= Consigne =
D'après l'extrait sur la procédure devant la cour, quelle somme le requérant demande-t-il de mettre à la charge de l'État ?

##### Extrait

Procédure devant la cour :
Par une requête, enregistrée le 12 novembre 2019, M. B..., représenté par Me C..., demande à la cour :
1°) d'annuler ce jugement ;
2°) d'annuler, pour excès de pouvoir, la décision du 6 juin 2017 du directeur général de l'Office français de protection des réfugiés et apatrides ;
3°) d'enjoindre au directeur général de l'Office français de protection des réfugiés et apatrides, à titre principal, de lui reconnaître la qualité d'apatride, dans un délai de quatre mois à compter de l'arrêt à intervenir, sous astreinte de 100 euros par jour de retard, à titre subsidiaire, de procéder à un nouvel examen de sa demande, dans le même délai et sous la même astreinte ;
4°) de mettre à la charge de l'Etat une somme de 1 000 euros au titre de l'article L. 761-1 du code de justice administrative.
------------------------------------------------------------------------------------------------------
Vu les autres pièces du dossier.
Vu :
- la convention relative au statut des apatrides, conclue à New York le 28 septembre 1954 ;
- le code de l'entrée et du séjour des étrangers et du droit d'asile ;
- la loi n° 2020-1379 du 14 novembre 2020 autorisant la prorogation de l'état d'urgence sanitaire ;
- le décret n° 2020-1406 du 18 novembre 2020 ;
- le code de justice administrative.
Les parties ont été régulièrement averties du jour de l'audience.
Ont été entendus au cours de l'audience publique :
- le rapport de M. Jean-François Papin, premier conseiller,
- et les conclusions de M. Jean-Philippe Arruebo-Mannier, rapporteur public.

##########
##### Données

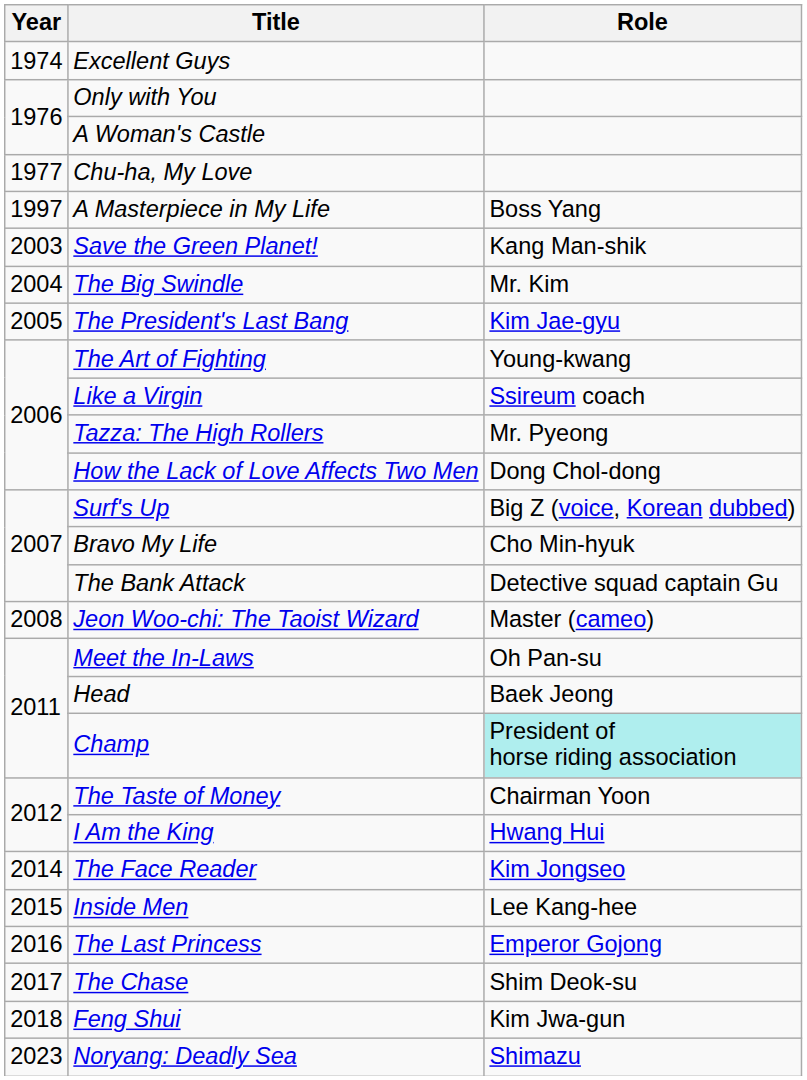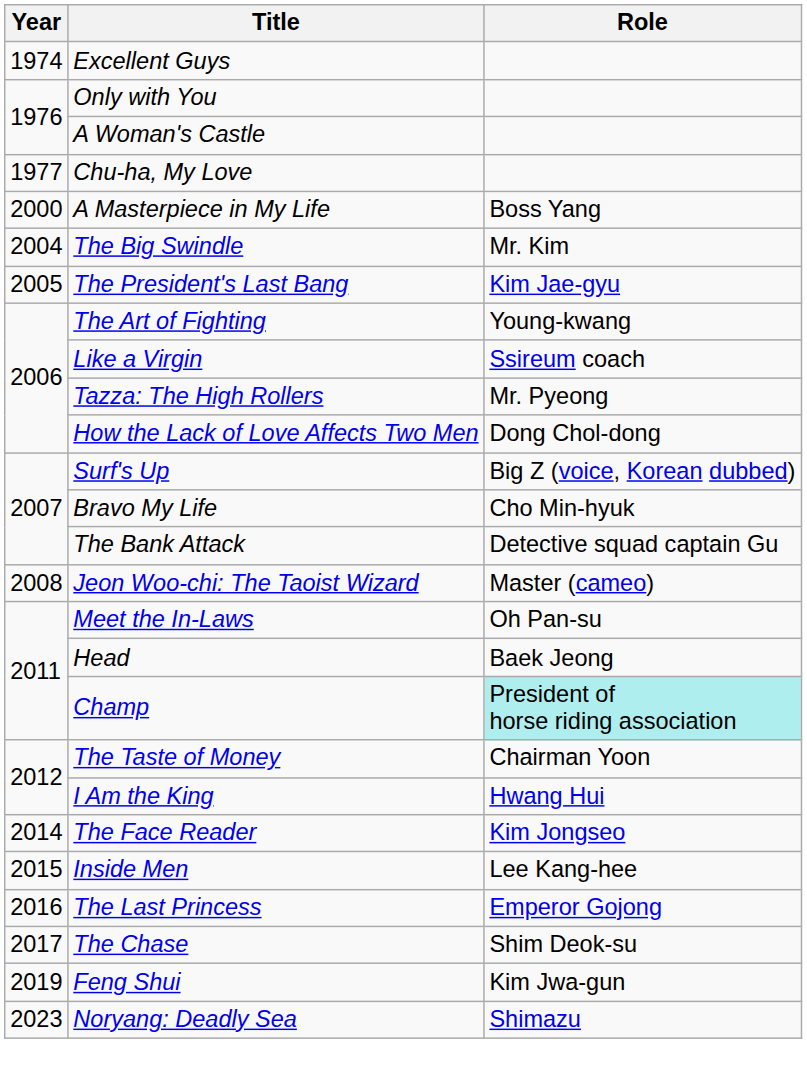A Masterpiece in My Life | Year: 1997 -> 2000
- row: 2003 | Save the Green Planet! | Kang Man-shik
Feng Shui | Year: 2018 -> 2019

##########

= Corrigé =
Une somme de 1 000 euros, au titre de l'article L. 761-1 du code de justice administrative.